Ayetlerin meali için tıklayınız
🔸 Rabbimiz dünya ve üzerinde olan her şeyin bir düzen ve ahenkle yapıldığını, Kamer Suresi 49. ayet-i kerimede bildirir. "Gerçekten biz, her şeyi bir ölçü ve denge ile yarattık."
↪Ayetin tefsiri: Her şeyin Allah Teâlâ(CC) tarafından bir ölçüye veya takdire göre yaratılmış olması, "her şeyin hikmetin gereklerine uygun biçimde, sağlam, belli bir düzen ve denge içinde" yahut "Allah'ın (CC) ezelî ilminde mâlûm ve kayıtlı olan şekle göre" mânalarıyla açıklanmıştır.

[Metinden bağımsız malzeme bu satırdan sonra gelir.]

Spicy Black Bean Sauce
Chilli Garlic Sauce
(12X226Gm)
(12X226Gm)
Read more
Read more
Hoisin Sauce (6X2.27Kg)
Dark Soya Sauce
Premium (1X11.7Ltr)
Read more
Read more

🔸 En'am Suresi 152. ayette şöyle buyurulur: "Ölçüyü ve tartıyı adaletle ve tam yapın..."
↪Ayetin tefsiri: İnsanlar arasındaki en yoğun ilişkilerden olan alışveriş sırasındaki ölçü ve tartılarda haksızlıklar sıklıkla vuku bulduğu için hemen her dönemin illeti olan bu duruma özellikle dikkat çekilmiş; ayrıca adaleti her zaman tam olarak yerine getirmek insanın gücünü aşan bir yükümlülük olduğundan, âyetin devamında "Biz herkese ancak gücünün yettiği kadarını yükleriz" buyurulmakla kasıtsız olarak yapılan yanlış ölçü ve tartıların sorumluluğu gerektirmediğine işaret edilmiştir.
🔸 İsra Suresi 35. ayette "Ölçtüğünüzde ölçmeyi tam yapın, doğru terazi ile tartın. Bu daha hayırlı, sonuç bakımından daha güzeldir."

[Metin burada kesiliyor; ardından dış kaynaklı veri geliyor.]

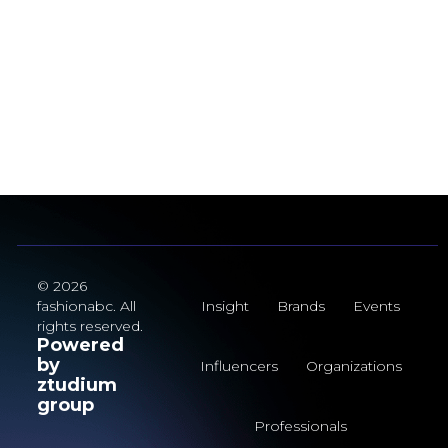
© 2026
fashionabc. All
Insight
Brands
Events
rights reserved.
Powered
by
Influencers
Organizations
ztudium
group
Professionals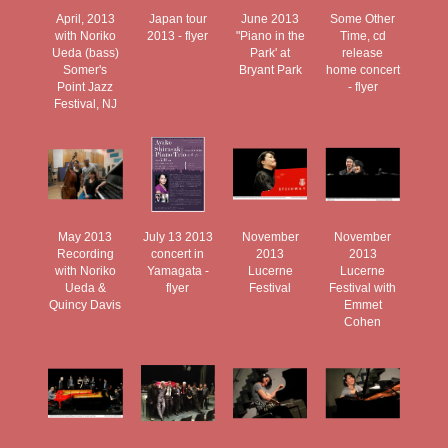
April, 2013
Japan tour
June 2013
Some Other
with Noriko
2013 - flyer
"Piano in the
Time, cd
Ueda (bass)
Park' at
release
Somer's
Bryant Park
home concert
Point Jazz
- flyer
Festival, NJ
May 2013
July 13 2013
November
November
Recording
concert in
2013
2013
with Noriko
Yamagata -
Lucerne
Lucerne
Ueda &
flyer
Festival
Festival with
Quincy Davis
Emmet
Cohen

↪Ayetin tefsiri: İnsanoğlunun dünyadaki ödevi ölçüyü ve tartıyı tam yapmaktır. Âyette bu ödevi yerine getirmenin hem ödev olarak iyi hem de sonucunun güzel olduğu belirtilmektedir.
Ayetlerin meali için tıklayınız
🔸 Ölçü ve dengenin yaşantımızda hakim olması için dinimizi de bir düzen içinde yaşamamız gerekir. Buna en güzel örnek teşkil eden hadisi büyük muhaddislerden Buhari aktarır:
▪ Enes (RA)'ın bildirdiğine göre, her gün oruç tutmak, bütün gece Kur'an okumak isteyen Abdullah İbni Ömer İbni el-As'a Peygamber Efendimiz (SAV) : "Her aydan üç gün oruç tutman yeter." buyurur. "Ey Allah'ın Elçisi! Benim bundan fazlasına gücüm yeter." demesi üzerine; Hz. Peygamber (SAV) ona cevaben "Üzerinde eşinin, ziyaretçilerinin, çocuklarının ve bedeninin hakkı vardır." diyerek insanın bu dünyada ölçü ve dengeli beslenmesi gerektiğini ayrıca sorumluluklarından kaçınmamasını öğütler.
🔸 Sonuç olarak; müminler doğru bir istikamet olan İslam yolundan ayrılmaz ve yol azığını ona göre ayarlarsa ne yarı yolda kalır ne de ahireti bedbaht olanlardan olur.